Same universe as the Anti-Bot Adoption Index— so you can join “does it run a WAF?” against “does it block AI in robots.txt?”
The same figures behind the charts, as plain HTML tables — easy to copy, and machine-readable for search engines and AI answer engines that can't parse a chart.
| AI crawler | Operator | Purpose | Fully blocks (% of all) | Named (% of all) |
|---|---|---|---|---|
| GPTBot (OpenAI) | OpenAI | AI training | 7.4% | 8.91% |
| CCBot (Common Crawl) | Common Crawl | AI training | 7.23% | 12.5% |
| Bytespider (ByteDance) | ByteDance | AI training | 6.77% | 11.81% |
| ClaudeBot (Anthropic) | Anthropic | AI training | 6.69% | 7.95% |
| Amazonbot | Amazon | Search/assistant | 6.6% | 7.31% |
| Google-Extended | AI training | 6.28% | 7.4% | |
| Meta-ExternalAgent | Meta | AI training | 6.02% | 6.96% |
| Applebot-Extended | Apple | AI training | 5.93% | 6.54% |
| PetalBot | Huawei (Petal) | Search | 1.61% | 6.47% |
| ChatGPT-User | OpenAI | AI assistant | 1.59% | 2.71% |
| anthropic-ai | Anthropic | AI training | 1.51% | 2.23% |
| PerplexityBot | Perplexity | AI search | 1.29% | 2.49% |
| cohere-ai | Cohere | AI training | 1.18% | 1.64% |
| Claude-Web | Anthropic | AI assistant | 1.18% | 1.66% |
| ImageSiftBot | ImageSift / Hive | AI training | 1.15% | 1.3% |
| Omgilibot | Webz.io | AI training | 1.13% | 1.4% |
| YouBot | You.com | AI search | 0.97% | 1.41% |
| FacebookBot | Meta | Crawler | 0.95% | 1.48% |
| Diffbot | Diffbot | Crawler | 0.92% | 1.15% |
| OAI-SearchBot | OpenAI | AI search | 0.68% | 1.65% |
| Rank band | Sites | Block ≥1 AI (% of all) | % of robots-serving |
|---|---|---|---|
| 1-1000 | 1,000 | 12.9% | 22.51% |
| 1001-10000 | 9,000 | 13.52% | 20.9% |
| 10001-100000 | 90,000 | 10.9% | 17.07% |
| 100001-1000000 | 898,497 | 9.13% | 14.5% |
We fetched /robots.txt for each of the Tranco top 1,000,000 (same domain universe as the Anti-Bot Adoption Index), from a datacenter IP, and parsed every User-agent group.
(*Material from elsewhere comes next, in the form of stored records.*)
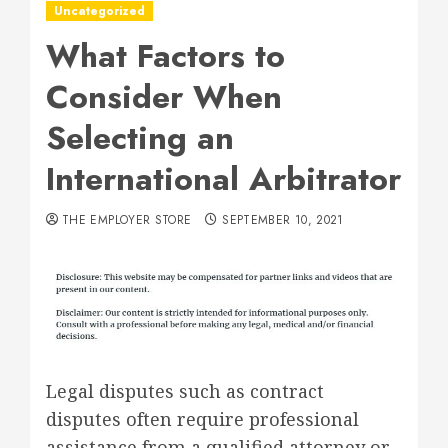
Uncategorized
What Factors to
Consider When
Selecting an
International Arbitrator
THE EMPLOYER STORE
SEPTEMBER 10, 2021
Legal disputes such as contract
disputes often require professional
assistance from a qualified attorney or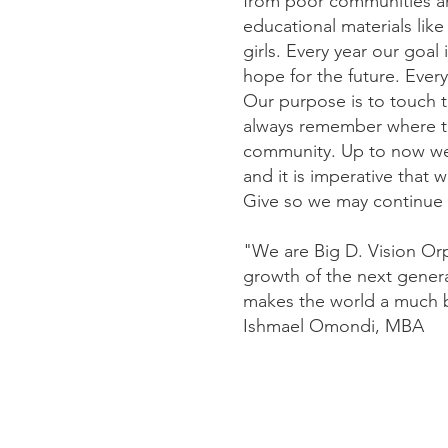
from poor communities and
educational materials lik
girls. Every year our goal 
hope for the future. Eve
Our purpose is to touch t
always remember where t
community. Up to now we h
and it is imperative that 
Give so we may continue t
"We are Big D. Vision Or
growth of the next genera
makes the world a much be
Ishmael Omondi, MBA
A site “fully blocks” a crawler when its robots.txt names that user-agent (exact, case-insensitive) in a group with Disallow: /. That’s the strict, unambiguous “kept off the whole site” signal — it deliberately excludes partial paths (Disallow: /private) and allow-only mentions, which is why our numbers are lower than studies that count any mention of a bot.
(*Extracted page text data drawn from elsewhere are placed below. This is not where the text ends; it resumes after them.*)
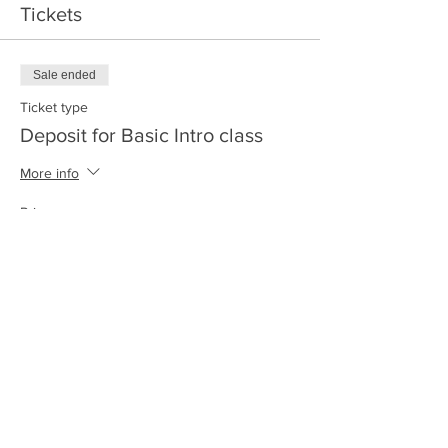
Tickets
Sale ended
Ticket type
Deposit for Basic Intro class
More info
Price
$50.00
+$1.25 ticket service fee
Share this event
robots.txt is a published request, not an enforced wall — a crawler can ignore it. This measures stated policy, not traffic. We track 20 AI user-agents across OpenAI, Anthropic, Google, Common Crawl, ByteDance, Meta, Amazon, Apple, Perplexity, Cohere and others.